In the early 1980s, Wade Mark served as Education and Research Officer for the Bank and General Workers’ Union, where he developed worker-education initiatives and edited the union’s publication, Labour Insight. During this period, he expressed interest in Marxist ideology and reportedly attempted to join the Communist Party of Trinidad and Tobago, a small leftist party active in the 1980s. Although he was never formally a member, this affiliation attracted criticism later in his political career.

Mark entered mainstream politics as a founding member of the United National Congress. He was appointed as a Senator in 1990 and has served in the Parliament of Trinidad and Tobago for over three decades. He has held several ministerial and parliamentary leadership roles, including Minister of Public Administration and Information during the 5th Republic Parliament, Vice-President of the Senate during the 6th Parliament, and Chair of various joint select committees.

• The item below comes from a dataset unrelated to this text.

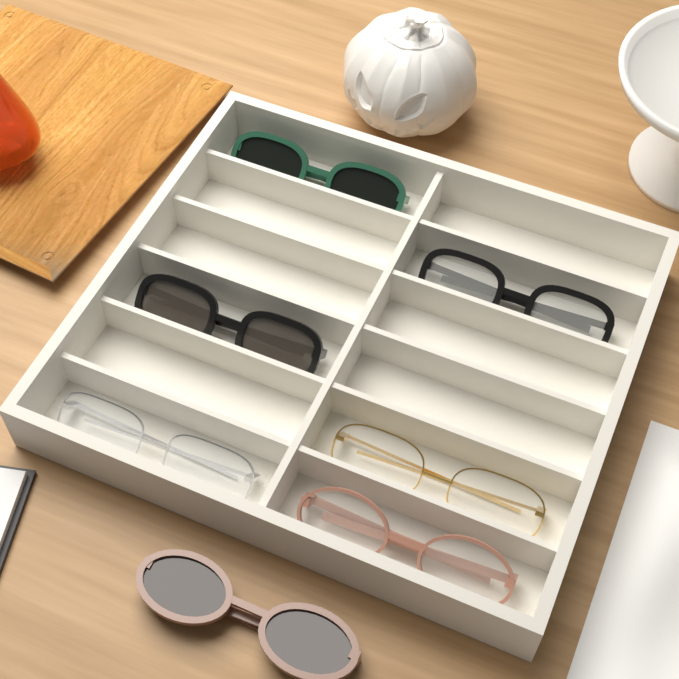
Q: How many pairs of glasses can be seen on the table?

He was elected Speaker of the House of Representatives on 18 June 2010, serving until 2015. During his tenure, Mark was noted for his strict enforcement of parliamentary rules. He also participated in international parliamentary organizations, such as the Commonwealth Parliamentary Association and the Inter-Parliamentary Union.

In May 2025, Mark was elected President of the Senate, further cementing his role as one of the most senior figures in the national legislature.

==Personal life==
Wade Mark has kept his personal life private, rarely speaking publicly about family matters. He is recognized for his disciplined approach to public service and for his long-standing advocacy for workers' rights and transparency in governance. Mark is also a patron of the Marabella Family Crisis Centre, reflecting his involvement in community outreach and social welfare programs.